Work to complete
Among the entries below, count the lines containing the string "fields". Only the count is needed.

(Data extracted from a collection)

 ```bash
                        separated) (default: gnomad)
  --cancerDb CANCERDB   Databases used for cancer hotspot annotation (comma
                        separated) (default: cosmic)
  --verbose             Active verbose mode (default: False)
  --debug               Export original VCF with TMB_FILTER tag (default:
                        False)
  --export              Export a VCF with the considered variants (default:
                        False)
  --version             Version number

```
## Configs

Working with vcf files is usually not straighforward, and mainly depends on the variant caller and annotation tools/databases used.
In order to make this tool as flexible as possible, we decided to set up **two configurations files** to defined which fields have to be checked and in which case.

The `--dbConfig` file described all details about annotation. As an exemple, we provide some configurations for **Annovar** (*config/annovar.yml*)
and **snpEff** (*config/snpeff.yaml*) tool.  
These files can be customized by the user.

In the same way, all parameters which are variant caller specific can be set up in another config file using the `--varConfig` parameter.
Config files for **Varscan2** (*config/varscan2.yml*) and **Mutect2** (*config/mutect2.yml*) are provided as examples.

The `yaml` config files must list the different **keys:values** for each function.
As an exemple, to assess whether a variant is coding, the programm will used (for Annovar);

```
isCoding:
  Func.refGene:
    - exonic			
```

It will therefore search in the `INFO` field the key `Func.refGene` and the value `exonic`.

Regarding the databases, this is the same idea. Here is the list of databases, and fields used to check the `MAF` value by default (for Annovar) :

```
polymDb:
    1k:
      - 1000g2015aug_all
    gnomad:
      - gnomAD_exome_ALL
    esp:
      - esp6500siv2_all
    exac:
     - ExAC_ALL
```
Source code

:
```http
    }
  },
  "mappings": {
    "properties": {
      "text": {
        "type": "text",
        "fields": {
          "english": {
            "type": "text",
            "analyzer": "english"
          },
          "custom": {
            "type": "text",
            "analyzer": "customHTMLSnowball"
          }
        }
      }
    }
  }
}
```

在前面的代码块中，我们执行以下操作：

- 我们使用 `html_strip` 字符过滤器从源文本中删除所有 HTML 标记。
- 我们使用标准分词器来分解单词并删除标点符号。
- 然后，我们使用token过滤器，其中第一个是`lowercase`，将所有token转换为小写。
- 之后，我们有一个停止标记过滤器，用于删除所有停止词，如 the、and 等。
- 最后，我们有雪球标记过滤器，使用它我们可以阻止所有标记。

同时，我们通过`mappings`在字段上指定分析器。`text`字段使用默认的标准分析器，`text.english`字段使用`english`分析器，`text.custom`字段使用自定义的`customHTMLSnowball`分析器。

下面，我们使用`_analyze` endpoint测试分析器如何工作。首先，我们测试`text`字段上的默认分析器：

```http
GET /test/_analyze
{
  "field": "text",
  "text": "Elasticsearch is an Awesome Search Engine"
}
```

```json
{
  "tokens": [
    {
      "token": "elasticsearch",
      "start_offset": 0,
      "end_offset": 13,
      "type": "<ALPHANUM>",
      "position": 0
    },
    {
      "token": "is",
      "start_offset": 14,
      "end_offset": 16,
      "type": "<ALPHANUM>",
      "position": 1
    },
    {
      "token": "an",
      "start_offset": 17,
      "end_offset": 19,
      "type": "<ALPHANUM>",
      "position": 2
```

Problem solution
3